November 12 (Thursday) 1 :00 ET. “Top Predictions for Population Health Management in 2016 and Beyond.” Sponsored by Medecision. Presenters: Tobias C. Samo, MD, FACP, FHIMSS, CMIO, Medecision; Laura Kanov, BS, RRT, MBA, SVP of care delivery organization solutions, Medecision. With all the noise and hype around population health management, the presenters will share their predictions for 2016 and their insight into meeting the mounting pressures of value-based reimbursement and the tools and technology needed to manage care delivery.
Announcements and Implementations
Vision Source partners with The Health Council of East Central Florida, a nonprofit planning agency that offers research, education, and program support to regional healthcare stakeholders. Vision Source’s 27 member optometry practices will become a part of the council’s HealthSpan Coordinated Chronic Care Network, set to launch later this month. The network will offer physicians centralized patient referral, chronic care management services, tools to help reduce hospital readmissions, and home patient monitoring through their practices.

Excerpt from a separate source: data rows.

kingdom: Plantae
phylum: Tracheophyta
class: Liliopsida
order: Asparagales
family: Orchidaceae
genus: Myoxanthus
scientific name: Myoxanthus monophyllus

BreezyNotes EHR launches cloud-based mental health PM software for solo and small-group therapists. Founded by father and son team Jim and Paul Jonas, the Eden Prairie, MN-based startup worked with 7 Medical, Visible Technology Solutions, and Vibe Behavioral Health Consultants to develop the new platform.
Acquisitions, Funding, Business, and Stock
The Atlanta-based Forge Founders Forum invites digital health startups to apply to its 2016 accelerator program, which kicks off in January and ends with a demo day in mid-March. Accepted applicants will receive seed money, work space, access to mentors, and networking and demo opportunities. Applications are due November 13.

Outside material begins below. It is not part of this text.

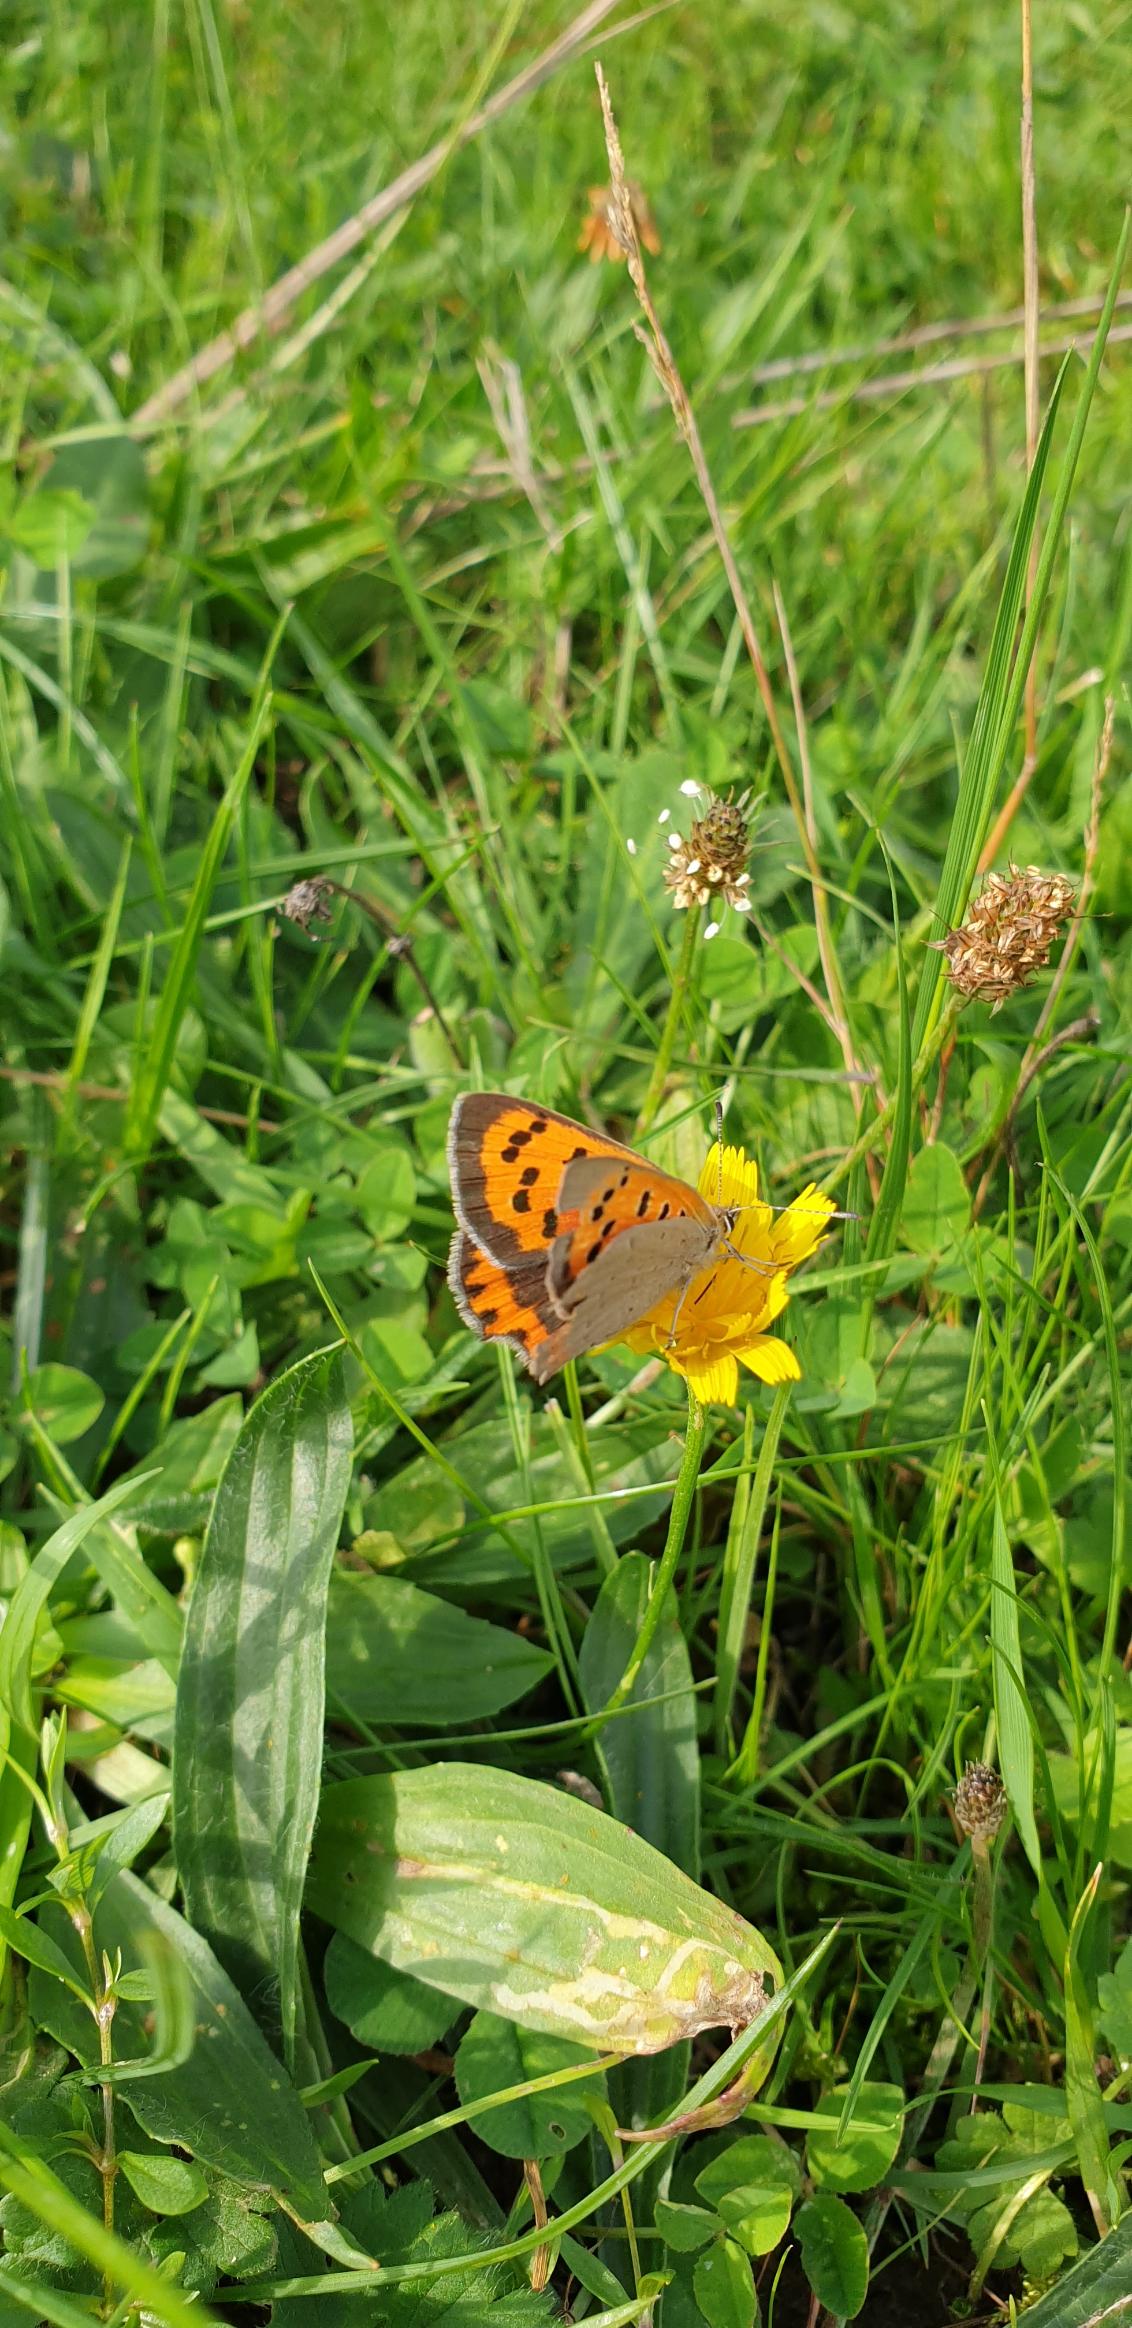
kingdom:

Kareo announces that nearly 100 percent of ICD-10 coded claims from its independent practice customers have been successfully processed. Nearly 90 percent have been paid successfully for at least one of those claims. Eleven days seems to be the average time to payment.

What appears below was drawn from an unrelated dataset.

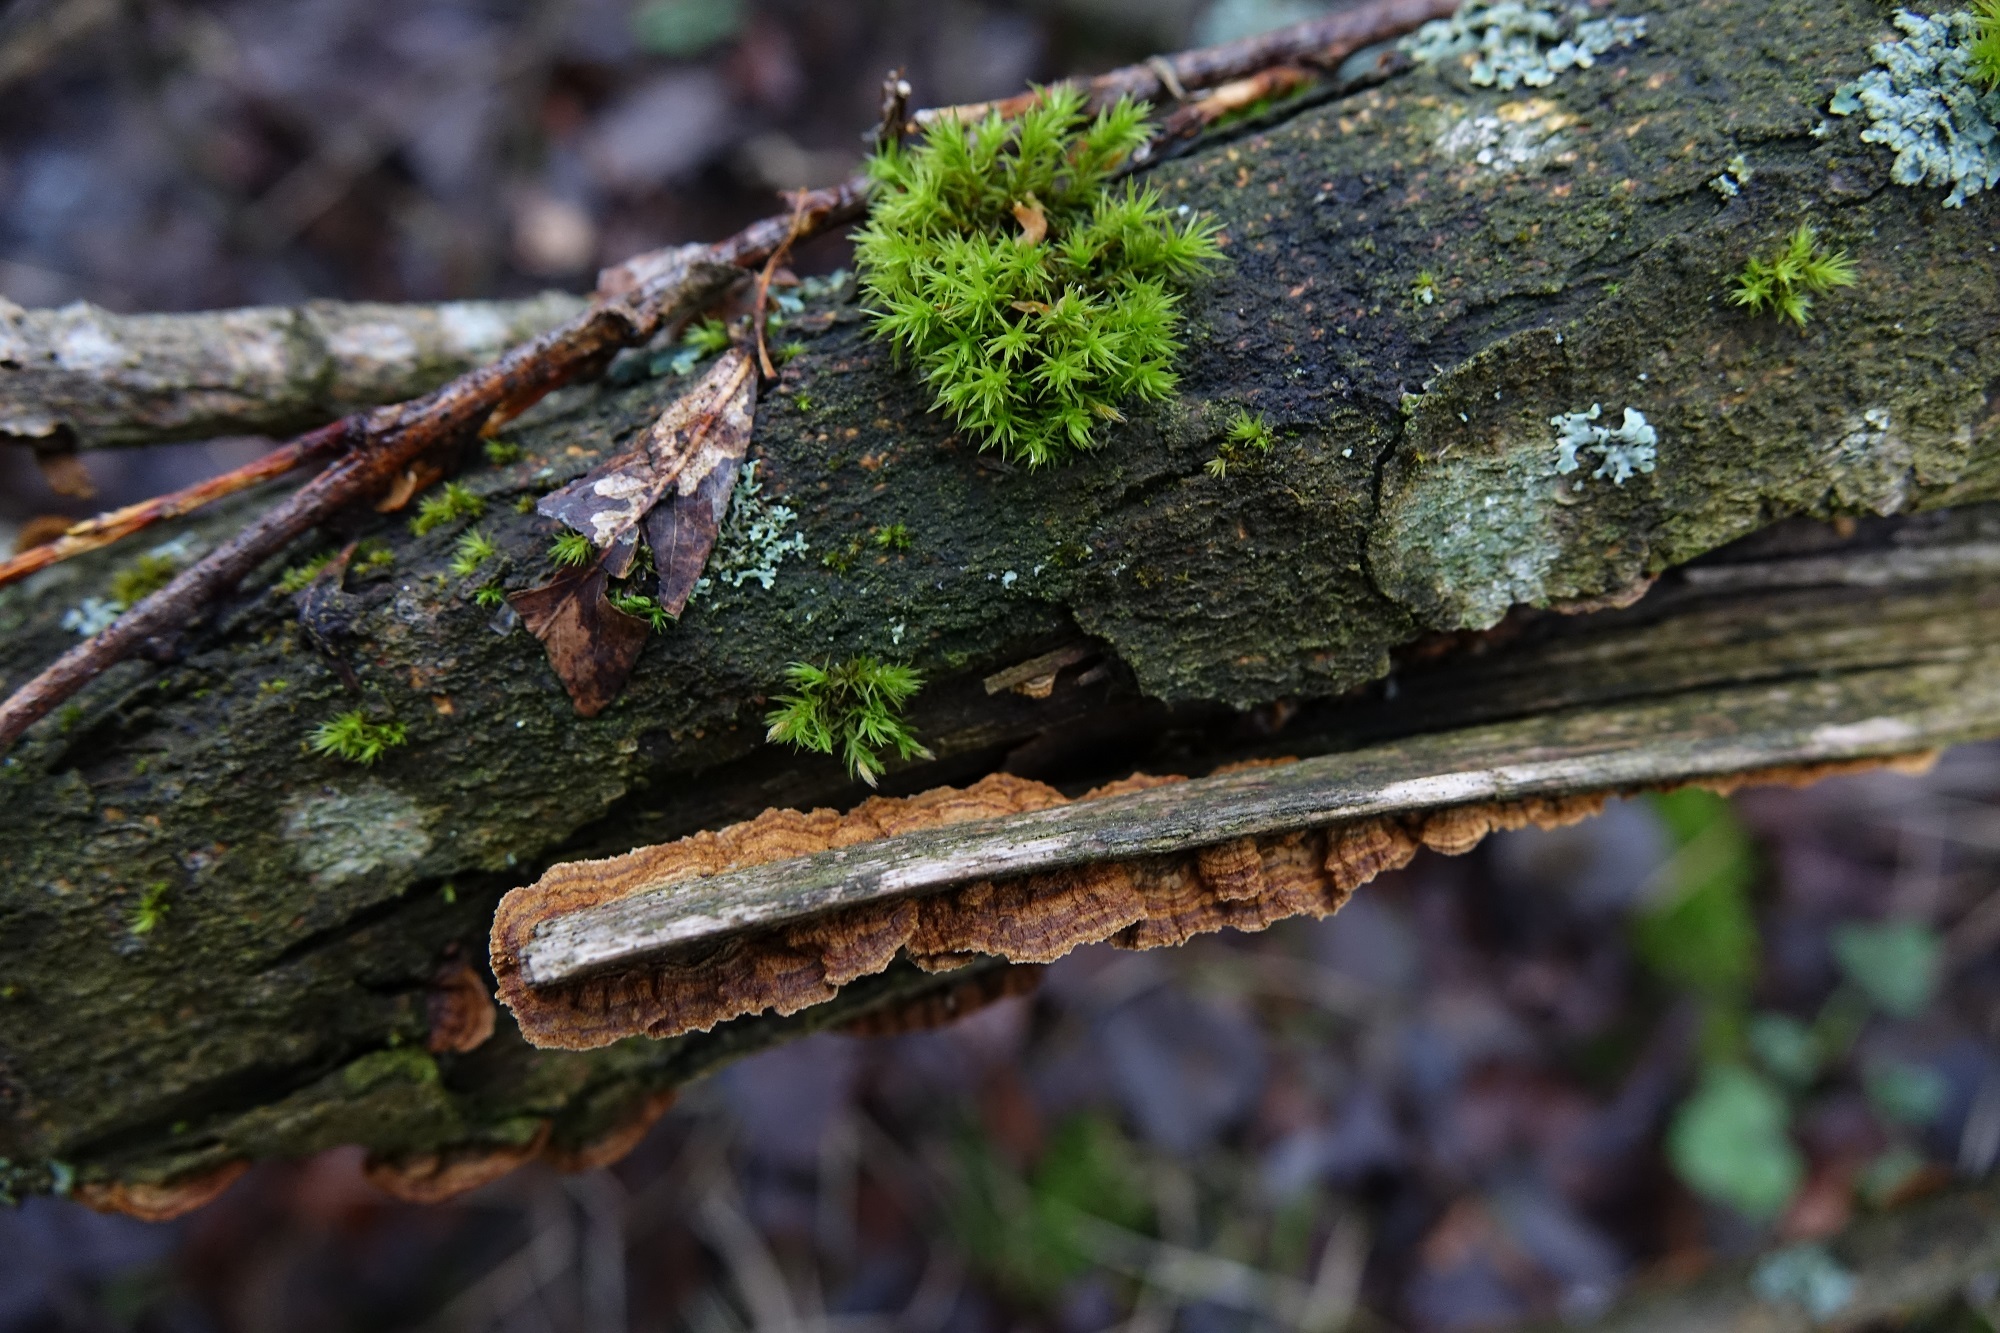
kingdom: Fungi
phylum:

TouchCare adds new features to its telemedicine platform including a Practice Dashboard that enables physicians to delegate certain tasks to staff, integrated credit card payment capabilities, and appointment-verification improvements. The upgrades come a week after the company welcomed former US Senator Joseph Robert “Bob” Kerrey and Brad Wilson (BCBS of North Carolina) to its Board of Directors.
Iowa’s Medicaid program begins reimbursing providers for telemedicine services thanks to new rules that take effect this week. The services must be “to the same extent as such services covered under Medicaid when they are rendered in person.” The rule seems to be the state’s first official take on the matter. As of July 2015, 48 state Medicaid programs (including Iowa) and Washington, DC offer reimbursement for live-video telemedicine.
Research and Innovation
Vanderbilt University School of Engineering transitions its medical capsule robot hardware and software to open source in an effort to help further research and development in the field. “We’ve done custom capsule design – one for the colon, one for the stomach, another one with a surgical clip to stop bleeding – but we saw we were basically reusing the same components,” explains Pietro Valdastri, director of Vanderbilt’s Science and Technology of Robotics in Medicine (STORM) Lab. “Like it is with Lego bricks, you can reassemble them for different functions. We wanted to provide the people working in this field with their own Lego bricks for their own capsules.”